While these images were shot over a decade ago: May 2009-2010. This work is more important than ever, as the individual human rights of #trans bodies are being attacked, removed and prosecuted.
As someone who now identifies as Transgender & Non Binary, practicing and finding connection through emobodied living. I am exploring what it means to be a body.
Walking the Block is my experience and exploration of one block on Christopher Street, in New York City’s West Village.
In May of 2009, I was a student at The International Center of Photography (ICP) documenting one of the residents of Sylvia’s Place, a trans teenager and their friends. I hadn’t heard from them in a few days, worried I decided to head down to the Christopher Street piers, where I had hung out with them and their friends. We walked by and was immediately memorized by the scene inside and outside Chi Chi’z bar. We stopped, looked around and walked in. Making that decision to walk in, instead of walking by Chi Chi’z changed and became part of my life for the next year.
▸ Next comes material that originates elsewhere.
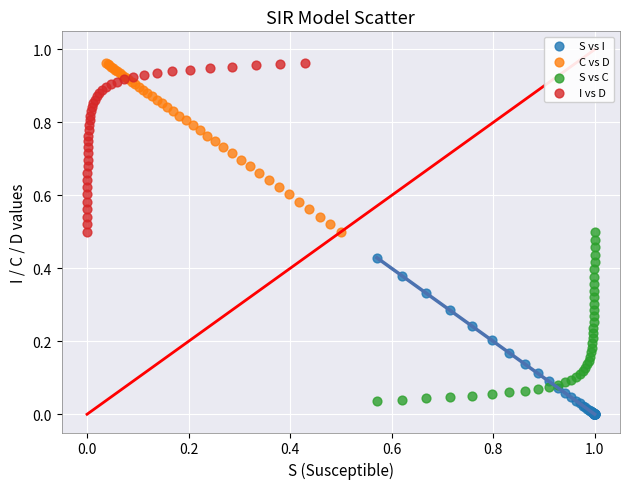

What are all the series names shown in the legend?

S vs I, C vs D, S vs C, I vs D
Chi Chi’z bar was one of the only gay bars in NYC frequented by queer people of color.
After that first night, I went back again the next night and the next and pretty much every weekend for the next year. I was welcomed into their community, their family. I became part of the scene; capturing moments.
Through a series of photographs, interviews, and ambient sound collections, I want to give the viewer a look at a disappearing community and block of Christopher Street.
Christopher Street has been a focus in New York Metropolitan LGBT life. It became iconic with the 1969 Stonewall Riots. Fifty years later, today Christopher Street has changed. With more and more of the faces of “the Village” changing from sex shop to high end boutique from queer bar to cafe , I hope it will always be a safe haven for queer people.
All images and sound were captured on Christopher Street from May 2009-2010 on my Nikon F100, with 20mm, 24mm & 28mm fixed lenses and shot on self rolled b/w bulk film.